_Exercise requirements_: Reproduce verbatim everything in the entries below, from the very start down to and including the line that contains "v(31.48, 5.87) *".
-- start --
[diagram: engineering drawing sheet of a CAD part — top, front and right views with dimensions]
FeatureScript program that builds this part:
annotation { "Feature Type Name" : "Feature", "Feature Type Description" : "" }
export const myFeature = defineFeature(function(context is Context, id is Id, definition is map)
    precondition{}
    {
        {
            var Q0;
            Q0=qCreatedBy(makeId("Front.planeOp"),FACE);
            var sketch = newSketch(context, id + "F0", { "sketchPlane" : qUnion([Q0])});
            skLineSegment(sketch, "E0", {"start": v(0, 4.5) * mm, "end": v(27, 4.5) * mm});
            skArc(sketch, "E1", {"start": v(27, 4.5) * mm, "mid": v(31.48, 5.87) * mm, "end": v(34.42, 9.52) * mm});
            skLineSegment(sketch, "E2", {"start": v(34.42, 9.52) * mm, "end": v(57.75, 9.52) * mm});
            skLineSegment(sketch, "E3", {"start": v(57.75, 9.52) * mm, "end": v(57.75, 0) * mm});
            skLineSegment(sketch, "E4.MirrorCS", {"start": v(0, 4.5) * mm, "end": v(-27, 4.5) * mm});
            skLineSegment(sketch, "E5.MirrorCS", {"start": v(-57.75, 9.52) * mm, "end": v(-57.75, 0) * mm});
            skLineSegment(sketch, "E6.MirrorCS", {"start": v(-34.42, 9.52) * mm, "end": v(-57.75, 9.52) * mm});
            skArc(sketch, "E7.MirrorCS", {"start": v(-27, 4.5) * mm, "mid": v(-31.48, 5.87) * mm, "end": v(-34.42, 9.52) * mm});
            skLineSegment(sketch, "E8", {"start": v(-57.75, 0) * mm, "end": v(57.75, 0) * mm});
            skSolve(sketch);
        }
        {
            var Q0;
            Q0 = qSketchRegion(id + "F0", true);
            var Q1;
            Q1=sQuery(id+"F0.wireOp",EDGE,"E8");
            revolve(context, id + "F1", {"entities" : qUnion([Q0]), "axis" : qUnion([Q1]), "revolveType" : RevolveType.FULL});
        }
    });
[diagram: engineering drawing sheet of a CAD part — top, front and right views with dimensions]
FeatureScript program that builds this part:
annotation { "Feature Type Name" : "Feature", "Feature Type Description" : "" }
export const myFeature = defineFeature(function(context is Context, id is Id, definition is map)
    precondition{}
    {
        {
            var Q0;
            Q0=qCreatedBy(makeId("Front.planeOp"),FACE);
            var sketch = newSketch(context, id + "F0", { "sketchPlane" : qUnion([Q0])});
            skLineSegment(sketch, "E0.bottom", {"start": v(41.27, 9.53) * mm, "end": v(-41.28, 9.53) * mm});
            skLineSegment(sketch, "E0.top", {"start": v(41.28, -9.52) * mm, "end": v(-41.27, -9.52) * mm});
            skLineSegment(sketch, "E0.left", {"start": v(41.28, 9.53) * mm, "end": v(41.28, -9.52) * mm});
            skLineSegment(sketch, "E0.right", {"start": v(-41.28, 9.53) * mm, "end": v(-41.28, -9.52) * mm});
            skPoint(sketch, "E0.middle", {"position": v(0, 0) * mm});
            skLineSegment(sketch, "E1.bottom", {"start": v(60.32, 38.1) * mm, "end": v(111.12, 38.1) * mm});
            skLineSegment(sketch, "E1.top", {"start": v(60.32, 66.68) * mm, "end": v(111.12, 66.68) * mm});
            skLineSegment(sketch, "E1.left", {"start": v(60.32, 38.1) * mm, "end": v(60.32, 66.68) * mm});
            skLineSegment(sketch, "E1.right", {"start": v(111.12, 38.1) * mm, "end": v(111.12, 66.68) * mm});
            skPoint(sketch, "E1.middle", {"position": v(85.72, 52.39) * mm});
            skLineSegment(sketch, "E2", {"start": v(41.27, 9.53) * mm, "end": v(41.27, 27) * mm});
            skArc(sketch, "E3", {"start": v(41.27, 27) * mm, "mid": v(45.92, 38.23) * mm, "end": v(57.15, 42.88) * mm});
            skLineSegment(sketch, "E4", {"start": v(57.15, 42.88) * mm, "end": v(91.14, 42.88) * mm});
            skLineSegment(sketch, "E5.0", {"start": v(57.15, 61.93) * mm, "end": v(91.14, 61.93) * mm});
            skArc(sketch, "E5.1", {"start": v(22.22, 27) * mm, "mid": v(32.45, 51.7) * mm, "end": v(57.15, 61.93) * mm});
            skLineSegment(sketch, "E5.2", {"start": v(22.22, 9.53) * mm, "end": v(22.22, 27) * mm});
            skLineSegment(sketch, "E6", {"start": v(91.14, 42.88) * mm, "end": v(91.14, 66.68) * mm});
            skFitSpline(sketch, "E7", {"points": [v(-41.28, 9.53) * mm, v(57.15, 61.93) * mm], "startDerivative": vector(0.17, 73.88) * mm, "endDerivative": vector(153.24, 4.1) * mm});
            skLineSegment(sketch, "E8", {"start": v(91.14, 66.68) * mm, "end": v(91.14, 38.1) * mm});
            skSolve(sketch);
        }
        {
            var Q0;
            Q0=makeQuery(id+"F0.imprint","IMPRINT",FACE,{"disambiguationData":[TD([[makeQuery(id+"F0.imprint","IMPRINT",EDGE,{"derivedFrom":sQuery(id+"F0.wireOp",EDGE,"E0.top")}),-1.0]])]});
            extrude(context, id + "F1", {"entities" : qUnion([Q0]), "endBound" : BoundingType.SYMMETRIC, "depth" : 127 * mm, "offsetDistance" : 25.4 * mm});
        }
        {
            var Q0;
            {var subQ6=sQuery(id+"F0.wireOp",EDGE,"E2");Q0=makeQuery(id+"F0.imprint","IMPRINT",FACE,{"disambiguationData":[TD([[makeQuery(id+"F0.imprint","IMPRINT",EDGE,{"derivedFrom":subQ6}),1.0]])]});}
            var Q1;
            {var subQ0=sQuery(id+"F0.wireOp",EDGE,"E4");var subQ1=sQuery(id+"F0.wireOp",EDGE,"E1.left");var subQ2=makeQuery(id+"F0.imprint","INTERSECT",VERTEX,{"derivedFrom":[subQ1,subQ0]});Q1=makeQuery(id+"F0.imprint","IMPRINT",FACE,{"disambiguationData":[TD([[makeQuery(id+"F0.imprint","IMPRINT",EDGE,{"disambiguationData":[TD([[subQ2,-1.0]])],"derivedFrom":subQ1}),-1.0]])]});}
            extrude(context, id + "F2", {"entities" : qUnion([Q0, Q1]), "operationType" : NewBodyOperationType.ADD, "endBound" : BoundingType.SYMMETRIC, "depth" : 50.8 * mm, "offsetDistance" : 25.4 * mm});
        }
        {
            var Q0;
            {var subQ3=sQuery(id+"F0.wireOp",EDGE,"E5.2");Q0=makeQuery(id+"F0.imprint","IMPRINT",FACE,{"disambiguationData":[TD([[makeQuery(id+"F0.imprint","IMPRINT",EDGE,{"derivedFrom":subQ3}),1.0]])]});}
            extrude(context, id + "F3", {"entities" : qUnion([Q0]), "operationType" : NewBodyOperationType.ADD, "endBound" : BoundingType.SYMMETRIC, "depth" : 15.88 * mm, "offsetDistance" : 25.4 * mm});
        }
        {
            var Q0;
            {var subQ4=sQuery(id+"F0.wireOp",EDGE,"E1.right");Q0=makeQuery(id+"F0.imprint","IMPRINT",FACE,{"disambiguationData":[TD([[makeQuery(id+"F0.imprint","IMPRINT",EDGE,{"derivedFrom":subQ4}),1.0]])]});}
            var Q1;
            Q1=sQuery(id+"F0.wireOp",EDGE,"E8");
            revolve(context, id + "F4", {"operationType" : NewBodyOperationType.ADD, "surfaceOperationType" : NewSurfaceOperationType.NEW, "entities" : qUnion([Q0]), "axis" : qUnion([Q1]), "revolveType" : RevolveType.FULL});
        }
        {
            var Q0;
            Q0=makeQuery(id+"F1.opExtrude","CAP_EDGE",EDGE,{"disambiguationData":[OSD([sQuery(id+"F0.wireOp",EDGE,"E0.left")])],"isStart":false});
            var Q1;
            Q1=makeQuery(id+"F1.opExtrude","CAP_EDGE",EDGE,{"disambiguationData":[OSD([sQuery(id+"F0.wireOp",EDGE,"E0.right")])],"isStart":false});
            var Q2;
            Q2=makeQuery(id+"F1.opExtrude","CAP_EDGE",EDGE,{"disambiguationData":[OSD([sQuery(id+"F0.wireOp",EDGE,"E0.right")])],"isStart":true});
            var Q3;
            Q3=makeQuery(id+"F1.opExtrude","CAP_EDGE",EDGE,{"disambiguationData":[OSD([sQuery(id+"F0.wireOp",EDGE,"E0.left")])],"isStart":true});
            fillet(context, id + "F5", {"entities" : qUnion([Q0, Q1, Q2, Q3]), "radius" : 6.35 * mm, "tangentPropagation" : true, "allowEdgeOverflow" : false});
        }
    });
-- end --
_Solution to this task_:
[diagram: engineering drawing sheet of a CAD part — top, front and right views with dimensions]
FeatureScript program that builds this part:
annotation { "Feature Type Name" : "Feature", "Feature Type Description" : "" }
export const myFeature = defineFeature(function(context is Context, id is Id, definition is map)
    precondition{}
    {
        {
            var Q0;
            Q0=qCreatedBy(makeId("Front.planeOp"),FACE);
            var sketch = newSketch(context, id + "F0", { "sketchPlane" : qUnion([Q0])});
            skLineSegment(sketch, "E0", {"start": v(0, 4.5) * mm, "end": v(27, 4.5) * mm});
            skArc(sketch, "E1", {"start": v(27, 4.5) * mm, "mid": v(31.48, 5.87) * mm, "end": v(34.42, 9.52) * mm});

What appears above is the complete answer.